Charbonneau Prevails! A Huge Win for Alkaline Hydrolysis in Canada
It’s been a long, difficult, and expensive four years for Ontario funeral director Trevor Charbonneau. In 2017, Charbonneau was simply a funeral home owner looking to offer widely-used alkaline hydrolysis (AH) technology to the families he serves. Today, he’s a battle-weary hero who fought — and has prevailed — in a mind-boggling, nonsensical, and unfoundedly-personal war against a stubborn government entity.
“I was relieved — I wasn’t surprised — but I was relieved,” Charbonneau told the Ottawa Citizen in December after the Bereavement Authority of Ontario’s (BAO) final appeal to keep him from offering low-temperature AH was quashed by the Court of Appeal for Ontario. “This is my livelihood at stake.”
The Man of La Mancha Ontario
Trevor Charbonneau has become somewhat of a mythical figure in Canada’s deathcare community — a hero who stood up on behalf of others, at his own peril, for what he believed was right. In December 2019, Connecting Directors shared a detailed timeline of the milestones in Charbonneau vs. BAO legal battle, but here are the highlights:
2017: Charbonneau’s Newcastle Funeral Home purchases low-temperature AH equipment and receives licensure to begin offering AH cremation.
2018: The BAO suspends Newcastle’s license based on “public safety concerns;” Charbonneau appeals and contracts a safety study at his own expense.
2019: Charbonneau wins his appeal, but the BAO files another. They lose again, and they file again, but Charbonneau is able to resume AH services after a 15-month hiatus.
2020: The BAO was allowed to move forward with its final appeal. That appeal was dismissed in November by the Court of Appeal for Ontario.
Personal and professional toll
Charbonneau told the Ottawa Citizen that he’s spent about $340,000 on the legal battle. In addition to the $25,000 safety study he contracted, legal fees have mounted, as has lost revenue during the 15 months his $150,000 equipment sat idle. It would have been easy for him to give up, accept the earlier court decisions, and go back to flame cremation and traditional burial. At least one other AH provider shut its doors when faced with similar BAO opposition. Yet he persevered.

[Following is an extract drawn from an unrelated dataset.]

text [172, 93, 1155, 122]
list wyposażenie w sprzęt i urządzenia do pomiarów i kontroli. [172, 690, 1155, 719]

Early on, it looked like the battle wasn’t the BAO vs. Newcastle Funeral Home; instead, it seemed to be a personal mission of BAO Registrar Carey Smith to defeat Trevor Charbonneau. Smith spearheaded the investigation and insisted on every appeal, at times issuing peculiar and contradictory statements about AH, public safety, and Charbonneau himself.
“The BAO’s particular concern, though, is with the applicant himself,” Smith said in a recent hearing concerning Newcastle’s installation of a new AH machine — a high-temperature version, not the highly-contested low-temp machine. Charbonneau called these comments by Smith “damaging, unfounded, and defamatory,” especially after two courts issued statements that he acted with honesty and integrity.
The bottom line
It’s been a long, hard road for Charbonneau, and certainly an eye-opening experience for deathcare professionals under the jurisdiction of the Bereavement Authority of Ontario and Carey Smith. Based on his harrowing experience, Charbonneau has called for the ministry to step in and appoint a new administrator to the BAO.
In the meantime, Charbonneau and Newcastle Funeral Home are looking forward, not back, as more and more families opt for alkaline hydrolysis. As of this writing, 18 American states offer some form of AH, and at least five more are considering AH legislation. A handful of companies in Mexico, Australia, and other provinces in Canada offer AH, and it’s being considered by governments in the UK and the Netherlands.
“It has been a long fight that has really drained me financially and emotionally, but I’m hoping we’re at the end of it here,” Charbonneau said. “All the science points to it being safe, and there’s no science that says otherwise.”